US 12,155,694 B2
Phishing detection using HTML
Natan Katz, Tel Aviv (IL); Raphael Lior Gozlan, Herzelia (IL); and Dor Livne, Tel Aviv (IL)
Assigned to Check Point Software Technologies Ltd., Tel Aviv (IL)
Filed by Check Point Software Technologies Ltd., Tel Aviv (IL)
Filed on Sep. 30, 2022, as Appl. No. 17/936,878.
Prior Publication US 2024/0114053 A1, Apr. 4, 2024
Int. Cl. G06F 21/00 (2013.01); H04L 9/40 (2022.01); H04L 29/06 (2006.01); H04L 41/16 (2022.01)

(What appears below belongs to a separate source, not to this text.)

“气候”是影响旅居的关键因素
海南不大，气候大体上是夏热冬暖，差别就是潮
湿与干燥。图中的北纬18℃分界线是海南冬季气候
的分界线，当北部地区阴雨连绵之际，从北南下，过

CPC H04L 63/1483 (2013.01) [H04L 41/16 (2013.01)] 20 Claims
OG exemplary drawing
 
1. A method implemented by processor circuitry for detecting email phishing using deep learning, the method comprising:
obtaining training email data including emails labeled as a phishing email or a non-phishing email, wherein:
the emails include hypertext markup language (HTML) tags having a hierarchal structure; and
the HTML tags include a tag name and a tag attribute;
generating training data including the training email data by, for each of the emails included in the training email data:
generating from the HTML tags of the email a directed acyclic graph (DAG) including nodes and an adjacency matrix, wherein:
each node represents an HTML tag of the email and includes the tag name of the represented HTML tag, the tag attribute, and a cascading style sheets (CSS) value; and
the CSS value is determined based on CSS properties of the email; and
determining the adjacency matrix of the DAG by parsing the HTML tags of the email to form a parse tree, wherein:
the adjacency matrix is a matrix of elements with each of the elements representing two of the nodes of the DAG as a node pair;
each of the elements has a value indicating whether the two nodes of the node pair represented by the element are adjacent or not adjacent; and
two nodes of a node pair are adjacent when both nodes are connected in the parse tree;
stochastically training one or more graph neural networks using the generated training data, such that when the one or more graph neural networks is applied to an email, the one or more graph neural networks outputs a label for the email as a phishing email or a non-phishing email, wherein:
noise is added during the stochastic training of the one or more graph neural networks, such that the trained one or more graph neural networks are more robust against small changes in the training data;
receiving a testing email having HTML tags; and
applying the one or more trained graph neural networks to the testing email and outputting the label for the testing email as a phishing email or a non-phishing email.